David Broussard recently penned a piece describing the problem with the push to use ethanol as a “renewable energy source”, one that is supposed to ease our dependence on foreign – read “Islamic” – oil.
As David says, the dream of replacing gasoline with corn alcohol simply is not going to happen:
The US uses about 130 billion gallons of gasoline a year. Using our 2/3rds rate we would need 195 billion gallons of ethanol to get the equivalent amount of fuel for the US. 195 billion gallons would need 570 million acres of corn being grown per year. The US total land area is 9.1 million sq km (2.3 billion acres). So, if we could devote 25% of the total land mass of the US to growing corn just for ethanol use…we would be OK. The reality is that only 18% of our land is arable, so we would not be able to do it anyway (and we actually only cultivate .21% of our total land).
In the end, we could use ethanol as a filler to spread out gasoline, but not as a replacement.
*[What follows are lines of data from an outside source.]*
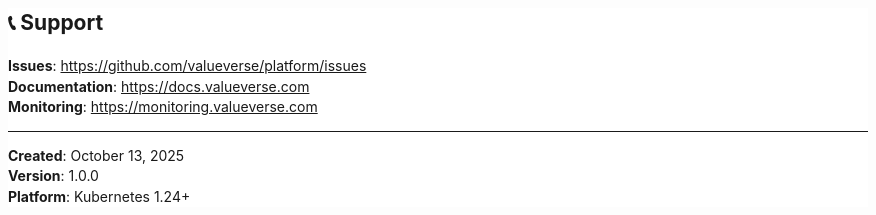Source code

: 
## 📞 Support

**Issues**: https://github.com/valueverse/platform/issues  
**Documentation**: https://docs.valueverse.com  
**Monitoring**: https://monitoring.valueverse.com

---

**Created**: October 13, 2025  
**Version**: 1.0.0  
**Platform**: Kubernetes 1.24+
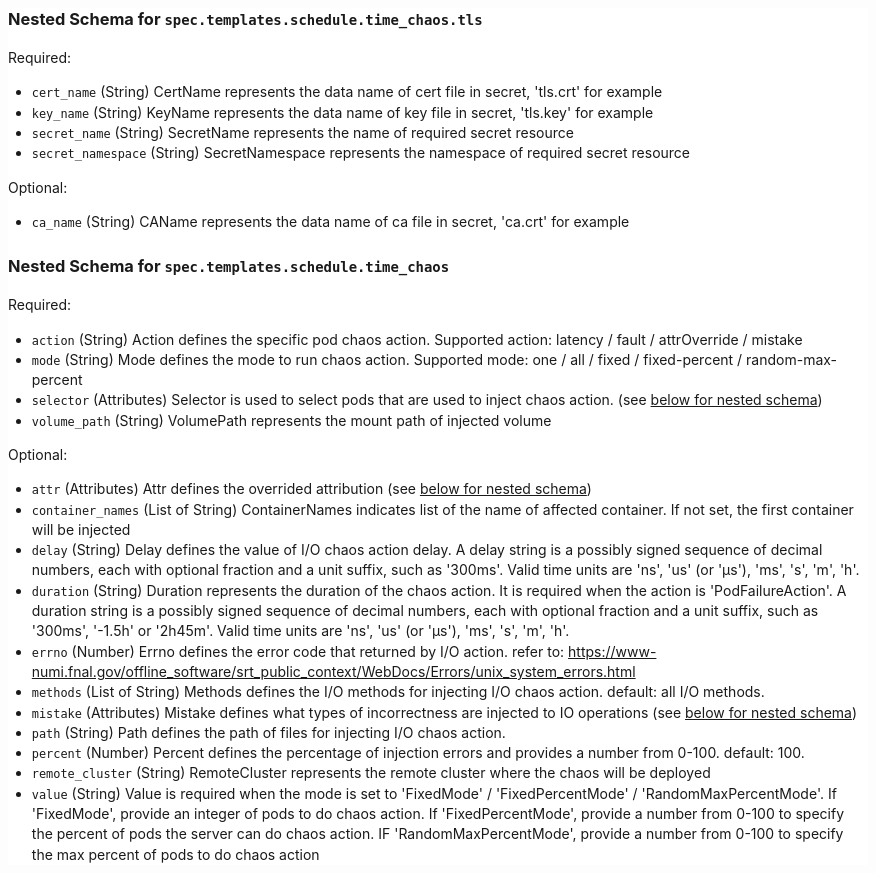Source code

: 
<a id="nestedatt--spec--templates--schedule--time_chaos--tls"></a>
### Nested Schema for `spec.templates.schedule.time_chaos.tls`

Required:

- `cert_name` (String) CertName represents the data name of cert file in secret, 'tls.crt' for example
- `key_name` (String) KeyName represents the data name of key file in secret, 'tls.key' for example
- `secret_name` (String) SecretName represents the name of required secret resource
- `secret_namespace` (String) SecretNamespace represents the namespace of required secret resource

Optional:

- `ca_name` (String) CAName represents the data name of ca file in secret, 'ca.crt' for example



<a id="nestedatt--spec--templates--schedule--io_chaos"></a>
### Nested Schema for `spec.templates.schedule.time_chaos`

Required:

- `action` (String) Action defines the specific pod chaos action. Supported action: latency / fault / attrOverride / mistake
- `mode` (String) Mode defines the mode to run chaos action. Supported mode: one / all / fixed / fixed-percent / random-max-percent
- `selector` (Attributes) Selector is used to select pods that are used to inject chaos action. (see [below for nested schema](#nestedatt--spec--templates--schedule--time_chaos--selector))
- `volume_path` (String) VolumePath represents the mount path of injected volume

Optional:

- `attr` (Attributes) Attr defines the overrided attribution (see [below for nested schema](#nestedatt--spec--templates--schedule--time_chaos--attr))
- `container_names` (List of String) ContainerNames indicates list of the name of affected container. If not set, the first container will be injected
- `delay` (String) Delay defines the value of I/O chaos action delay. A delay string is a possibly signed sequence of decimal numbers, each with optional fraction and a unit suffix, such as '300ms'. Valid time units are 'ns', 'us' (or 'µs'), 'ms', 's', 'm', 'h'.
- `duration` (String) Duration represents the duration of the chaos action. It is required when the action is 'PodFailureAction'. A duration string is a possibly signed sequence of decimal numbers, each with optional fraction and a unit suffix, such as '300ms', '-1.5h' or '2h45m'. Valid time units are 'ns', 'us' (or 'µs'), 'ms', 's', 'm', 'h'.
- `errno` (Number) Errno defines the error code that returned by I/O action. refer to: https://www-numi.fnal.gov/offline_software/srt_public_context/WebDocs/Errors/unix_system_errors.html
- `methods` (List of String) Methods defines the I/O methods for injecting I/O chaos action. default: all I/O methods.
- `mistake` (Attributes) Mistake defines what types of incorrectness are injected to IO operations (see [below for nested schema](#nestedatt--spec--templates--schedule--time_chaos--mistake))
- `path` (String) Path defines the path of files for injecting I/O chaos action.
- `percent` (Number) Percent defines the percentage of injection errors and provides a number from 0-100. default: 100.
- `remote_cluster` (String) RemoteCluster represents the remote cluster where the chaos will be deployed
- `value` (String) Value is required when the mode is set to 'FixedMode' / 'FixedPercentMode' / 'RandomMaxPercentMode'. If 'FixedMode', provide an integer of pods to do chaos action. If 'FixedPercentMode', provide a number from 0-100 to specify the percent of pods the server can do chaos action. IF 'RandomMaxPercentMode',  provide a number from 0-100 to specify the max percent of pods to do chaos action
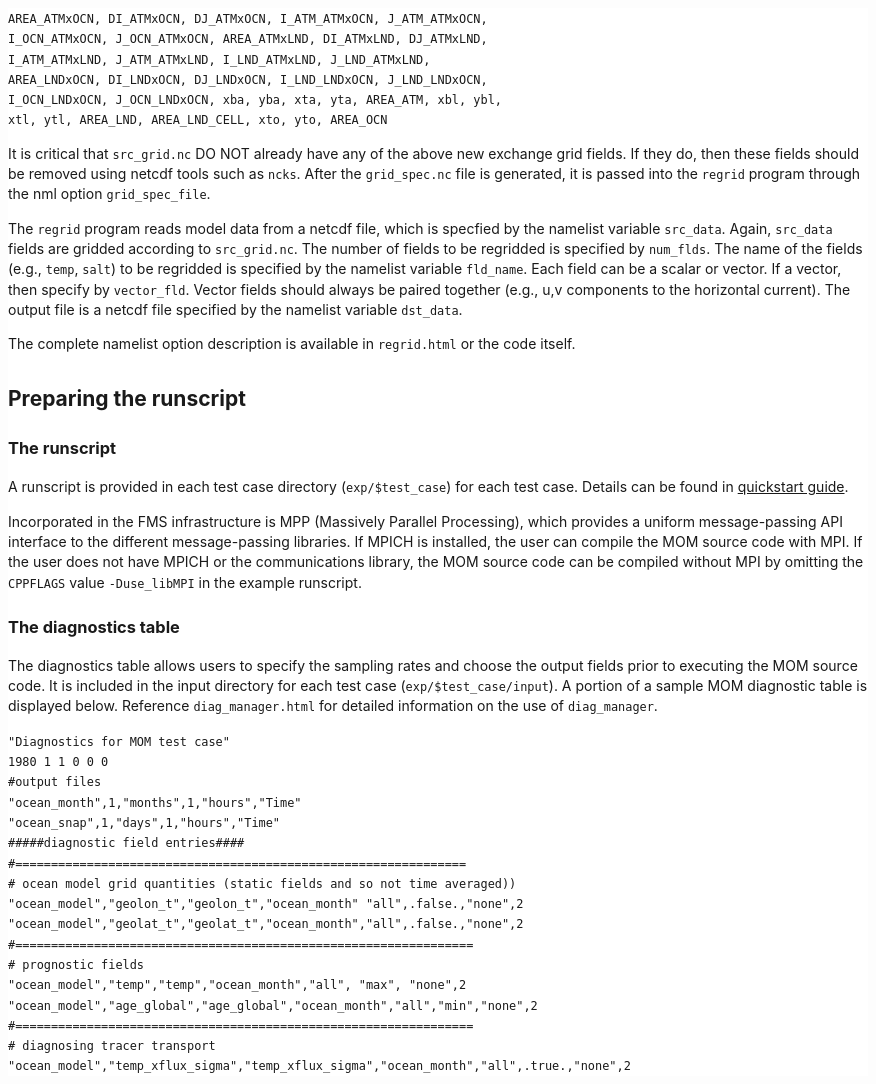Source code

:    AREA_ATMxOCN, DI_ATMxOCN, DJ_ATMxOCN, I_ATM_ATMxOCN, J_ATM_ATMxOCN,
    I_OCN_ATMxOCN, J_OCN_ATMxOCN, AREA_ATMxLND, DI_ATMxLND, DJ_ATMxLND,
    I_ATM_ATMxLND, J_ATM_ATMxLND, I_LND_ATMxLND, J_LND_ATMxLND,
    AREA_LNDxOCN, DI_LNDxOCN, DJ_LNDxOCN, I_LND_LNDxOCN, J_LND_LNDxOCN,
    I_OCN_LNDxOCN, J_OCN_LNDxOCN, xba, yba, xta, yta, AREA_ATM, xbl, ybl,
    xtl, ytl, AREA_LND, AREA_LND_CELL, xto, yto, AREA_OCN  

It is critical that `src_grid.nc` DO NOT already have any of the above new exchange grid fields.  If they do, then these fields should be removed using netcdf tools such as `ncks`. After the `grid_spec.nc` file is generated, it is passed into the `regrid` program through the nml option `grid_spec_file`.
 
The `regrid` program reads model data from a netcdf file, which is specfied by the namelist variable `src_data`. Again, `src_data` fields are gridded according to `src_grid.nc`.  The number of fields to be regridded is specified by `num_flds`. The name of the fields (e.g., `temp`, `salt`) to be regridded is specified by the namelist variable `fld_name`.  Each field can be a scalar or vector.  If a vector, then specify by `vector_fld`. Vector fields should always be paired together (e.g., u,v components to the horizontal current).  The output file is a netcdf file specified by the namelist variable `dst_data`.
 
The complete namelist option description is available in `regrid.html` or the code itself. 

## Preparing the runscript

### The runscript
   
A runscript is provided in each test case directory (`exp/$test_case`) for each test case. Details can be found in [quickstart guide](http://www.mom-ocean.org/web/docs/project/quickstart).
       
Incorporated in the FMS infrastructure is MPP (Massively Parallel Processing), which provides a uniform message-passing API interface to the different message-passing libraries. If MPICH is installed, the user can compile the MOM source code with MPI. If the user does not have MPICH or the communications library, the MOM source code can be compiled without MPI by omitting the `CPPFLAGS` value `-Duse_libMPI` in the example runscript.

### The diagnostics table
   
The diagnostics table allows users to specify the sampling rates and choose the output fields prior to executing the MOM source code. It is included in the input directory for each test case (`exp/$test_case/input`). A portion of a sample MOM diagnostic table is displayed below. Reference `diag_manager.html` for detailed information on the use of `diag_manager`.
   
   
    "Diagnostics for MOM test case"
    1980 1 1 0 0 0
    #output files
    "ocean_month",1,"months",1,"hours","Time"
    "ocean_snap",1,"days",1,"hours","Time"
    #####diagnostic field entries####
    #===============================================================
    # ocean model grid quantities (static fields and so not time averaged))
    "ocean_model","geolon_t","geolon_t","ocean_month" "all",.false.,"none",2
    "ocean_model","geolat_t","geolat_t","ocean_month","all",.false.,"none",2
    #================================================================
    # prognostic fields 
    "ocean_model","temp","temp","ocean_month","all", "max", "none",2
    "ocean_model","age_global","age_global","ocean_month","all","min","none",2
    #================================================================
    # diagnosing tracer transport 
    "ocean_model","temp_xflux_sigma","temp_xflux_sigma","ocean_month","all",.true.,"none",2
It seems to me that we should still be looking at hydrogen fuel cells for our long term solutions.
Consider also the problem of relative efficiency. Ethanol, as D.B. says, is only about 2/3 as efficient as gasoline, meaning that more of it must be consumed to produce a similar result.
So even if we could meet our energy needs with ethanol in the short term this fuel’s inefficiency would require an ever-increasing amount of resources to be expended in its production. Ethanol is not viable as a primary source of energy in the long term.
Regarding the production, distribution, and use of hydrogen as a replacement energy source, I agree with David that this is the way that we should phase out gasoline as our main source of transportation energy.
There is the question of how to provide the power required to create free hydrogen for use in this system. According to one engineer I know and trust, the best way to do this is to use nuclear power to run hydrogen production plants.
Nuclear fission is anathema to the green movement, of course, and they’ve spent much time and effort blackballing the nuclear power industry all over the world. Regardless, I believe this is right way for the West to proceed. As I wrote in a discussion about global warming:
Many environmentalists and Muslim fundamentalists would take us backward to the time of the horse-drawn plow, the former foolishly not considering the massive human death toll that it would take to re-stablize society at their idealized technology level and the latter rabidly desiring it. Neither are correct.
The way to a better life for all is forward through advances in science and technology, not intellectual and economic surrender.
Now is no time to give in to fear. It is far better to face the nuclear genie than to depend on hostile, unstable nations run by and for the benefit of terroristic philosophies, whether Islamic or communist.